Every sentence, every word — especially those about the future elimination of planet-warming fossil fuels — will matter at the U.N. conference in oil-built Dubai in the United Arab Emirates. Professional negotiators who have been working on getting options into shape will turn over their work to senior national officials, many at minister levels, who will have to make the tough political choices.

"We're heading into quite a political process, less access into the negotiating rooms, negotiations will go deep into the night, a number of nights," said David Waskow, international climate initiative director for the World Resources Institute.

Even with the hard work to come, some of those who are about to do it have this sense of optimism, especially because everyone has the day off on Thursday.

"We had a pretty damn good week here in Dubai already. Now, obviously, there are some complicated issues to still resolve. We all know that. Nobody is ducking and nobody is going to pretend about that," U.S. Special Envoy John Kerry said. "The negotiators are basically trying to put together in each section a relevant a set of options. And then we ministers will have the fun and pleasure next week of kind of noodling through those options."

Multilateral negotiations — involving in this case nearly 200 parties — are much different and often more difficult than the horse-trading two countries can do in bilateral talks, said veteran diplomat Adnan Amin, the COP28 CEO.

The key document is called Global Stocktake. It's the first of its kind in U.N. climate negotiations, saying how far the world has come from the 2015 Paris agreement — where nations agreed to limit warming to 1.5 degrees Celsius (2.7 degrees Fahrenheit) since preindustrial times — and what it has to do next. A draft came out late Monday and negotiators have been poring over it. Next, officials like Amin will get "a very clear sense by the end of the week where people stand on the text." Amin said there's a rhythm to these climate talks.

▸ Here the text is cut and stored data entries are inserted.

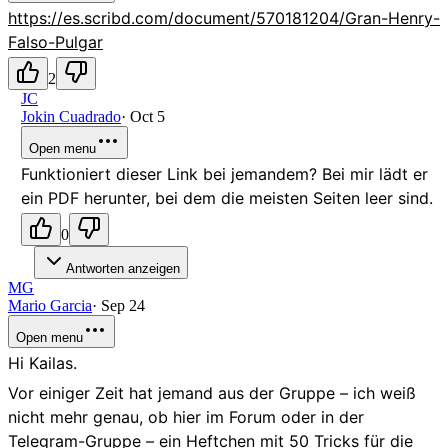
https://es.scribd.com/document/570181204/Gran-Henry-
Falso-Pulgar
2
JC
Jokin Cuadrado
·
Oct 5
Open menu
Funktioniert dieser Link bei jemandem? Bei mir lädt er
ein PDF herunter, bei dem die meisten Seiten leer sind.
0
Antworten anzeigen
MG
Mario Garcia
·
Sep 24
Open menu
Hi Kailas.
Vor einiger Zeit hat jemand aus der Gruppe – ich weiß
nicht mehr genau, ob hier im Forum oder in der
Telegram-Gruppe – ein Heftchen mit 50 Tricks für die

"You start off very hopeful, euphoria," Amin said. "Things are happening. Then the negotiations get hard and people start spreading rumours and conjecture and a little bit of depression, and then things start to come up again. And the clarity of the negotiation process becomes clearer. Then you have the political engagement, and that's where the real intensity and excitement comes."

This is all going the way it should, even if it seems overwhelming, said German special climate envoy Jennifer Morgan.

"There's now a text with many, many brackets (choices), 30 different groups of options for the global stocktake that now needs to be consolidated so that ministers next week can start getting into each of those topics and finding solutions," Morgan said. "There's this moment when one thinks, oh, my gosh, so many texts, so many brackets. But I think, actually the process is going along as it should."

EU negotiators say the core document is in pretty good shape and are confident the key issues are clearly defined. Options remain open for ministers taking over the negotiations which is not often the case at this stage of these difficult multilateral talks.